Tenho dito meu velho,
Abraço
Olá velho
que extraordinária e espontânea a tua reacção, a qual denota uma convicção bem determinada e determinante sobre a "bondade/maldade" do que foi o Estado Novo, enquanto repercussor lúcido das ideias e das práticas de alguns regimes autocráticos que na Europa floresceram no século passado.
Congratulo-me por estar patente e bem patente nas tuas convicções, um pensamento tão bem delineado do que queres e, sobretudo do que não queres, para a tua Pátria, e para a sociedade das Nações em geral.
Subscrevo o teu pensamento em tudo o que respeita às limitações/imposições que o regime infringiu às liberdades, às políticas sociais, ao livre mercado concorrencial, bem como ao seu contributo para o empobrecimento cultural e económico do pais.
No entanto, consigo identificar algumas "virtuosidades" do regime em matéria de desenvolvimento (pontual) das colónias, designadamente na organização de novas cidades, com urbanismo e arquitectura de qualidade, assim como no fomento de alguns valores cívicos que, como dizes, confundiam por vezes o conceito de autoridade com o medo, bem português, do "respeitinho". Cheguei a sentir na pele a imposição do "respeitinho", nos idos anos 70, quando ousei entrar no pátio das raparigas da Escola Técnica, para me encontrar com uma namorada. Fui detectado e castigado pelo Director da Escola.
Acontece que, como sabes, também sou o que se pode dizer um esteta, para não dizer detentor de uma mente quase cartesiana. Por isso, e só por isso, sou tangível a algum fascínio pela organização metodológica, traduzida pela afirmação do potentado visual, subjacente às iconografias e às expressões arquitectónicas fortes, típicas dos regimes autocráticos de direita e de esquerda, que vigoraram na Europa do século XX. Trata-se tão só de uma sensibilidade estética que em consciência (não sei o que vai no meu sub-consciente), não denota qualquer endeusamento e/ou apologia do Estado Novo.

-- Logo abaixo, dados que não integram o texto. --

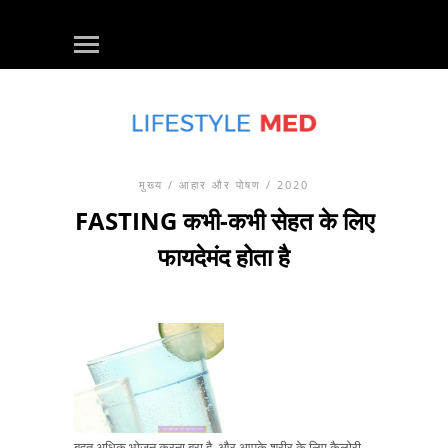
मुख्य
/
आहार और पोषण
/ 2020
FASTING कभी-कभी सेहत के लिए
फायदेमंद होता है
बहुत अधिक भोजन करना बुरा है, और आपके शरीर के लिए कैलोरी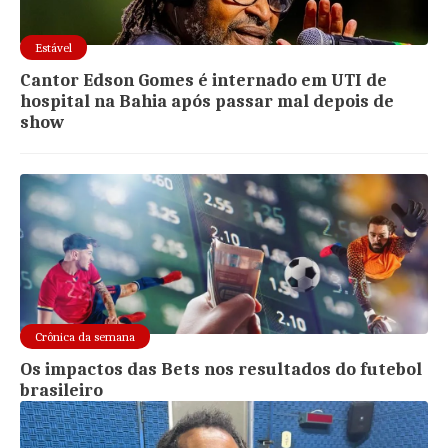
Estável
Cantor Edson Gomes é internado em UTI de
hospital na Bahia após passar mal depois de
show
Crônica da semana
Os impactos das Bets nos resultados do futebol
brasileiro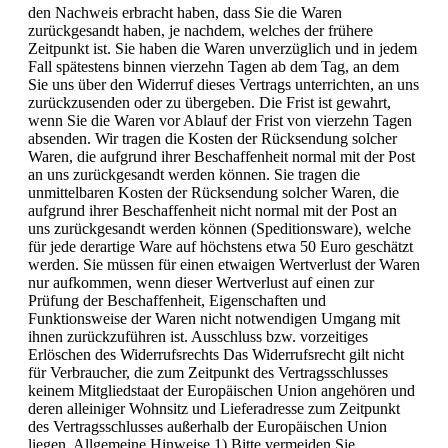
den Nachweis erbracht haben, dass Sie die Waren
zurückgesandt haben, je nachdem, welches der frühere
Zeitpunkt ist. Sie haben die Waren unverzüglich und in jedem
Fall spätestens binnen vierzehn Tagen ab dem Tag, an dem
Sie uns über den Widerruf dieses Vertrags unterrichten, an uns
zurückzusenden oder zu übergeben. Die Frist ist gewahrt,
wenn Sie die Waren vor Ablauf der Frist von vierzehn Tagen
absenden. Wir tragen die Kosten der Rücksendung solcher
Waren, die aufgrund ihrer Beschaffenheit normal mit der Post
an uns zurückgesandt werden können. Sie tragen die
unmittelbaren Kosten der Rücksendung solcher Waren, die
aufgrund ihrer Beschaffenheit nicht normal mit der Post an
uns zurückgesandt werden können (Speditionsware), welche
für jede derartige Ware auf höchstens etwa 50 Euro geschätzt
werden. Sie müssen für einen etwaigen Wertverlust der Waren
nur aufkommen, wenn dieser Wertverlust auf einen zur
Prüfung der Beschaffenheit, Eigenschaften und
Funktionsweise der Waren nicht notwendigen Umgang mit
ihnen zurückzuführen ist. Ausschluss bzw. vorzeitiges
Erlöschen des Widerrufsrechts Das Widerrufsrecht gilt nicht
für Verbraucher, die zum Zeitpunkt des Vertragsschlusses
keinem Mitgliedstaat der Europäischen Union angehören und
deren alleiniger Wohnsitz und Lieferadresse zum Zeitpunkt
des Vertragsschlusses außerhalb der Europäischen Union
liegen. Allgemeine Hinweise 1) Bitte vermeiden Sie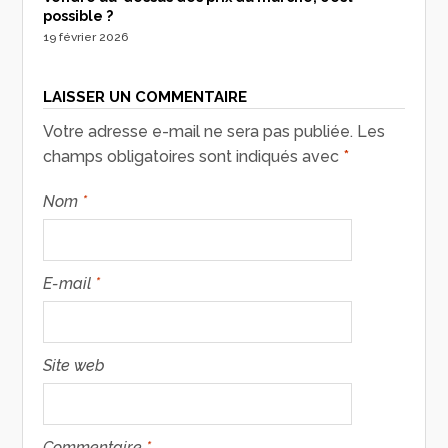
possible ?
19 février 2026
LAISSER UN COMMENTAIRE
Votre adresse e-mail ne sera pas publiée.
Les
champs obligatoires sont indiqués avec
*
Nom
*
E-mail
*
Site web
Commentaire
*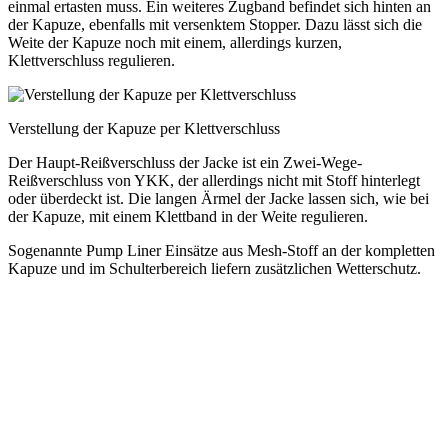
einmal ertasten muss. Ein weiteres Zugband befindet sich hinten an
der Kapuze, ebenfalls mit versenktem Stopper. Dazu lässt sich die
Weite der Kapuze noch mit einem, allerdings kurzen,
Klettverschluss regulieren.
Verstellung der Kapuze per Klettverschluss
Der Haupt-Reißverschluss der Jacke ist ein Zwei-Wege-
Reißverschluss von YKK, der allerdings nicht mit Stoff hinterlegt
oder überdeckt ist. Die langen Ärmel der Jacke lassen sich, wie bei
der Kapuze, mit einem Klettband in der Weite regulieren.
Sogenannte Pump Liner Einsätze aus Mesh-Stoff an der kompletten
Kapuze und im Schulterbereich liefern zusätzlichen Wetterschutz.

Quanto ao resto (ou seja o essencial das práxis do regime), comungo do teu pensamento quase na totalidade, embora detenha a humildade suficiente para interpretar as diversas sensibilidades e leituras (como algumas das que estão em http://portugaldospequeninos. blogspot.com/), as quais permitem completar e contextualizar em banda mais larga, o que foi o século XX português.
Disse.
Em próximas tertúlias, os potenciais intervenientes neste debate (mosqueteiros e amigos), poderão desenvolver melhor esta temática, à luz de 4 eixos principais que aqui proponho:
- O fechamento político do regime e a sua atrofia desenvolvimentista;
- As potencialidades da Educação Nacional face ao quadro herdado da 1.ª República;
- A estratificação social do Estado Novo e as emergências de um novo alpinismo social;
- A administração das cidades do território continental e ultramarino.